1955 : c’est l’année de ma naissance. C’est aussi la sortie du film de Jean Delannoy : « Chien perdu sans collier ». Le roman de Gilbert Cesbron paru l’année précédente connu un immense succès de librairie. Il méritait d’être mis à l’écran. L’histoire n’est autre que celle du sort d’enfants qui commettent des délits et qui, issus de milieux sociaux défavorisés, sont aidés par un juge. Celui-ci est magnifiquement interprété par Jean Gabin. Sous des dehors bourrus, cet homme est bon et compréhensif. Particulièrement pour le jeune Francis, âgé de 15 ans, il se montrera bon pasteur, lui prodiguant moult conseils et une bonne dose d’affection.

 

Je le redis : sans mes bons pasteurs, il est fort à parier que je serais devenu moi aussi « un chien perdu sans collier ». Dans notre monde, les dangers sont multiples. Tous nous sommes agressés ; tous nous sommes une proie facile à dévorer ; tous nous avons donc besoin de bons bergers. Les prêtres sont pour nous la présence agissante et sanctifiante du Bon Pasteur.

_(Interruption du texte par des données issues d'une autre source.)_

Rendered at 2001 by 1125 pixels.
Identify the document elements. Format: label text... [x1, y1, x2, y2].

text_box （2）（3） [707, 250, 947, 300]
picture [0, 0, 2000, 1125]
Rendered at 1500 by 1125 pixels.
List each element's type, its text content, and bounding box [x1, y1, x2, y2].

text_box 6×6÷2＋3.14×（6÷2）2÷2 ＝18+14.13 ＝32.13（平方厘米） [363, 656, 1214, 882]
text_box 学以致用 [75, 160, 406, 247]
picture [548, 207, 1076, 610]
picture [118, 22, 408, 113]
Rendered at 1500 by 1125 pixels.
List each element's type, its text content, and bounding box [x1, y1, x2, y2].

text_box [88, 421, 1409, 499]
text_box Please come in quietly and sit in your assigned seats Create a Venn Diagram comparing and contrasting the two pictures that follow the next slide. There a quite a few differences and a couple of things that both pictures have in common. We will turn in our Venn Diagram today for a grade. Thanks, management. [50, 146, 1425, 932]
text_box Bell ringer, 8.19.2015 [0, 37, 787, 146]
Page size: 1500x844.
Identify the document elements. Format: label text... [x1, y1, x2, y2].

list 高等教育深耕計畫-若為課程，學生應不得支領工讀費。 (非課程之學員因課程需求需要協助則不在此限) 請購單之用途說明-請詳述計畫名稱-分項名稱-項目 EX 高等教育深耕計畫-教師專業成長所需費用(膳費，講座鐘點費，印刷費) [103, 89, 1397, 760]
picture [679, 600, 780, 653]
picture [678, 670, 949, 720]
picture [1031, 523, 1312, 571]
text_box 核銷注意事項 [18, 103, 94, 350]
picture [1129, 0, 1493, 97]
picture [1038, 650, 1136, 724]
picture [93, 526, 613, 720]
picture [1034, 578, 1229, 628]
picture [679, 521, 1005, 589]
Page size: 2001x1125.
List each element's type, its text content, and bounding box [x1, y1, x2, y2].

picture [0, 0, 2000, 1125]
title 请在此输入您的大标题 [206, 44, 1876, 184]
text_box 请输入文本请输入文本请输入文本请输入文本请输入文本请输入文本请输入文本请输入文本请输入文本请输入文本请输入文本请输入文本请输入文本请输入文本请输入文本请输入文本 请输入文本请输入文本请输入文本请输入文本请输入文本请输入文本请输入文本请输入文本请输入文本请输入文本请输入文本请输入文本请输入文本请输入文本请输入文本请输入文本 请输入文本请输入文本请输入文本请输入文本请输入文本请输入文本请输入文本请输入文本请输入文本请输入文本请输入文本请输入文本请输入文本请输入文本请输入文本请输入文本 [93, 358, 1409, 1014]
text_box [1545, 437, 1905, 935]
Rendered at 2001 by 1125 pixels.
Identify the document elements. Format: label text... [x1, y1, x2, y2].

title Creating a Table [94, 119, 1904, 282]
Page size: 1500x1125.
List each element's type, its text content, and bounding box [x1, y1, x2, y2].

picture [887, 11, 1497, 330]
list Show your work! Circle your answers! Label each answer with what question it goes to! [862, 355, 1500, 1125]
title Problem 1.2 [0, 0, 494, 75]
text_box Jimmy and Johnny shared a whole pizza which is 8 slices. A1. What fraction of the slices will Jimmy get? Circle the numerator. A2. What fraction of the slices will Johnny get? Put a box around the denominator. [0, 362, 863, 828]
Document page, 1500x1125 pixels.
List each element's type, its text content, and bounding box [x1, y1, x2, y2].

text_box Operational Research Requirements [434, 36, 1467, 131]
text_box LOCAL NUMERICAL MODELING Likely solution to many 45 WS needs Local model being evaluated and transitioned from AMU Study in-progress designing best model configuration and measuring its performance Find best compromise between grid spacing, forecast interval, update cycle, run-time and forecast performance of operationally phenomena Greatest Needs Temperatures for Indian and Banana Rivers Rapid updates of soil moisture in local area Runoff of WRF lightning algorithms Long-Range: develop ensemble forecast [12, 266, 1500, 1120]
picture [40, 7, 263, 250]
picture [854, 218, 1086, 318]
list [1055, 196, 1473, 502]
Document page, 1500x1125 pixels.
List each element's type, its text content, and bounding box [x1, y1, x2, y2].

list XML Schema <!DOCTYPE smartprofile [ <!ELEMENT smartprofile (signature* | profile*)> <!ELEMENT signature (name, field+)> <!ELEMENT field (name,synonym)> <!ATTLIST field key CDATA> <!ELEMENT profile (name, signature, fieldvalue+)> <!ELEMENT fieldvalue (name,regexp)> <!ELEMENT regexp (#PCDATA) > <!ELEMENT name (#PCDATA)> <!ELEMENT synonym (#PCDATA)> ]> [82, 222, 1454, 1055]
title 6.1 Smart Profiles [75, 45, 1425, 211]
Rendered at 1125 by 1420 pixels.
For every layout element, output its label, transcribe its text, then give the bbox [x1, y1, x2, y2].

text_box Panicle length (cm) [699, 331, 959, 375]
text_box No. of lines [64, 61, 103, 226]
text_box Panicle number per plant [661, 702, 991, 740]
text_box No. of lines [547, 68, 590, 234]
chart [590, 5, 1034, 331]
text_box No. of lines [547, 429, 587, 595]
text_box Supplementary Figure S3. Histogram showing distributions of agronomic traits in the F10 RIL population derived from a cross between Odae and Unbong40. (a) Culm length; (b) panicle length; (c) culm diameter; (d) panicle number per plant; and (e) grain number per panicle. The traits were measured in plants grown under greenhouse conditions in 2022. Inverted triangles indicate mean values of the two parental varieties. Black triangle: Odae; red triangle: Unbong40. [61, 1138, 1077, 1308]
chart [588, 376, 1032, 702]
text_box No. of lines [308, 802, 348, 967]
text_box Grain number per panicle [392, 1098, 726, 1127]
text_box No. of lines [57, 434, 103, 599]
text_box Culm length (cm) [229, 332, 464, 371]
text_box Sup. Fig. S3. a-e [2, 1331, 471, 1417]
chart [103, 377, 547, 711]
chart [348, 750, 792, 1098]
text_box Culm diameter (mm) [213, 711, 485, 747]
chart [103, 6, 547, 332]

Religieux et religieuses sont à nos côtés pour nous accompagner sur le chemin de la Vie, nous le désigner, prêts à s’exposer pour nous sauver. Tant de nos contemporains sont dépourvus aujourd’hui d’une telle présence. Leur quotidien est sans Dieu ; le Malin les égare et s’en empare ; ils ne savent vers quelle source de bonheur se tourner ; ils sont finalement dévorés. Si seulement ils avaient à leur côté de bons pasteurs !

 

Vendredi dernier, au cours d’un temps de prière avec les enfants du patronage, je me suis un peu emporté. J’invitais ces petits à prier à l’intention des vocations. L’un d’eux n’écoutait guère et perturbait ces voisins. Je me suis alors lancé avec fougue dans une exhortation, leur disant en substance : « Il y a trop peu de prêtres, de religieux et religieuses. Vous allez grandir, avancer dans la vie. Qui vous mariera ? Qui célèbrera les obsèques de ceux qui vous sont chers ? Qui vous nourrira de l’Eucharistie ? … Et vos enfants, seront-ils à traîner dans la rue ? Où trouverez-vous un patronage comme la J.A.V. s’il n’y a plus de Frères ni de prêtres ? » Ce fut un grand silence. Mon emportement quelque peu passionné dut impressionner. Confusément sans doute, ces enfants réalisèrent un peu qu’ils ne voulaient pas être  « des chiens perdus sans collier » et qu’ils ne sauraient se passer de Dieu. Notre prière pour les vocations fut belle et fervente. A nous tous de joindre la nôtre à celle de ces petits.